By Georgina, Brisbane, Australia
Last week I attended an Esoteric Women’s presentation in Brisbane. The topic for the day was beauty. It soon became clear from discussions that society’s and women’s initial definition of beauty was literally only skin deep – our beauty appeared to be defined by how we look – by how we appeared on the outside rather than how we appear from within.
The presenters Jenny Ellis and Mary Louise Myers began the presentation with some statistics collated as part of the Dove campaign for real beauty. One of the statistics that I cannot forget stated only 4% of women perceive themselves as beautiful. To further demonstrate this point, Mary Louise described a video Dove produced. The video showed a forensic artist who sat one side of a curtain and a woman sitting on the other side. The woman described herself and the artist drew her. The woman left the room and a friend then came and sat on the other side of the curtain. This lady then described her friend.
The two paintings of the same woman were placed up on the wall and the woman came and looked at them and wept. The two paintings were very different: the one she had described was quite unattractive and hard, the other painting described by her friend was soft and beautiful.
I saw this video a few months ago and a friend just happened to call me within a few minutes of watching it. We are studying together and were about to start an internship. We started talking about our upcoming practicum and my friend started really crying; she described herself as being incapable, unable to do the job, how she was going to let everyone down, she was no good and she was going to fail.
I paused and replied whilst she was still crying; I explained the video I had just watched – how a woman sees herself and how others perceive her. I gently told her that everything she had just described about herself was not how I saw her at all: what I saw was a beautiful woman who was deeply eloquent, nurturing, committed, caring, with a natural ability to impart her knowledge and wisdom and to inspire – and gifted at connecting with others. To me this friend was going to become an amazing teacher; her nature and the essence of who she uniquely is were going to produce a teacher the world could only but benefit from.
My friend now started sobbing; could it be possible she too was able to connect to her true beauty seen by another and the upset that followed was a combination of relief and the pain felt at the realisation of how hard she had been on herself? By this stage I had started crying too – because what I had said was just as relevant to myself.
This video and incident clearly demonstrates what the group later felt and discovered in the women’s presentation – our beauty lies inside us; it is the unique essence of who we are. It then manifests out – everything simply becoming an outward expression of the inner beauty of who we are – our clothes, how we walk, how we talk, how we laugh, our make-up – all of these are expressions of our beauty-full self. We appear outwardly beauty-full because we are expressing our inner beauty.

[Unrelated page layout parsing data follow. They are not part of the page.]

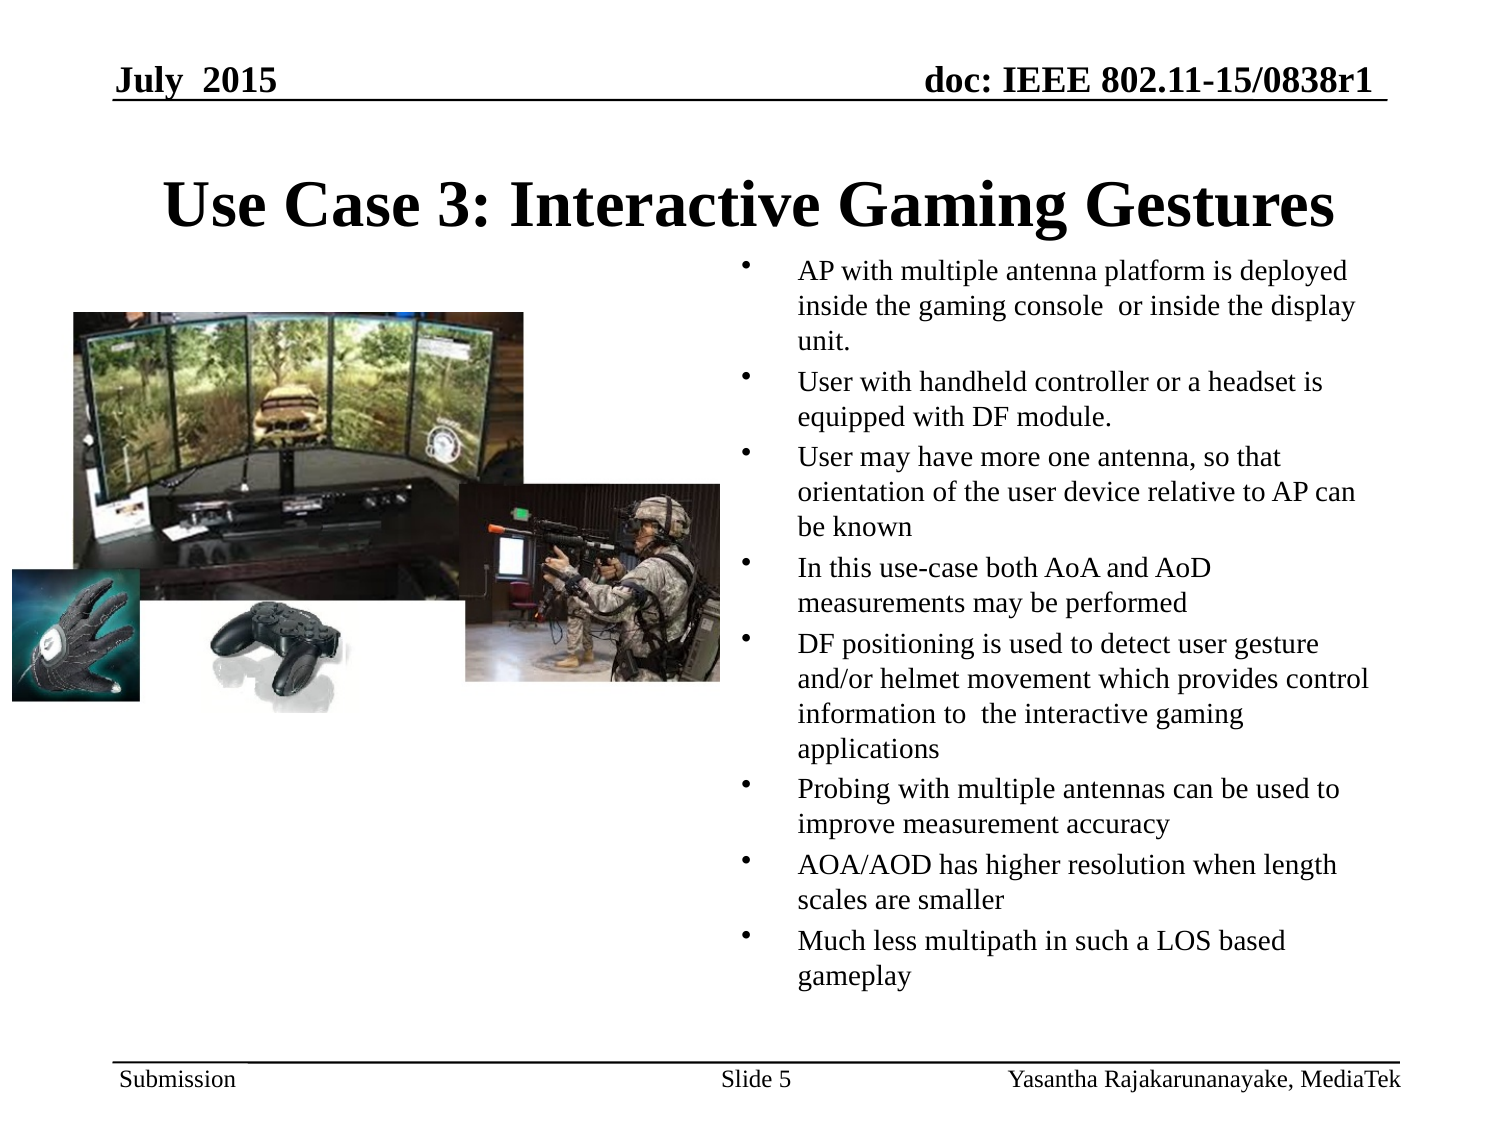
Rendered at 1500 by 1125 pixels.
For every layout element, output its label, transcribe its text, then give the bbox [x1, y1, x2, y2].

slide_number Slide 5 [712, 1062, 800, 1093]
picture [12, 312, 721, 713]
title Use Case 3: Interactive Gaming Gestures [112, 112, 1388, 288]
list AP with multiple antenna platform is deployed inside the gaming console or inside the display unit. User with handheld controller or a headset is equipped with DF module. User may have more one antenna, so that orientation of the user device relative to AP can be known In this use-case both AoA and AoD measurements may be performed DF positioning is used to detect user gesture and/or helmet movement which provides control information to the interactive gaming applications Probing with multiple antennas can be used to improve measurement accuracy AOA/AOD has higher resolution when length scales are smaller Much less multipath in such a LOS based gameplay [726, 243, 1389, 919]
footer Yasantha Rajakarunanayake, MediaTek [988, 1062, 1402, 1093]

In a society which directs us to ‘achieve’ or reach out for beauty from the outside and implies beauty is only the outward appearance, it is very hard to miss this simple connection. It can be easy to feel not good enough. But what this presentation gifted to me was the true connection to who I really am and the delight and joy and lightness of what that felt like. It was natural and easy – and was just sitting there waiting to be discovered. Wow! How empowering. And to sit in a room with 100 other women feeling the same joy and adulation of themselves was amazing.
My energies and efforts now focus on cherishing that beauty and honouring that beauty. It’s not easy when there are a million distractions each day persuading me otherwise and I don’t profess to be perfect in my expression – far from it. But I accept my beauty (that is, me and the essence of who I am) is enough to make sure I don’t stray too far from it. And I openly enjoy, appreciate and nurture the inner essence of all women I interact with, so they too get a chance to feel and appreciate their own lovely essence and beauty of who they are. Soon, they too may then get the opportunity to realise that this is real beauty, beauty from within – the knowing and expressing in celebration of who we really are.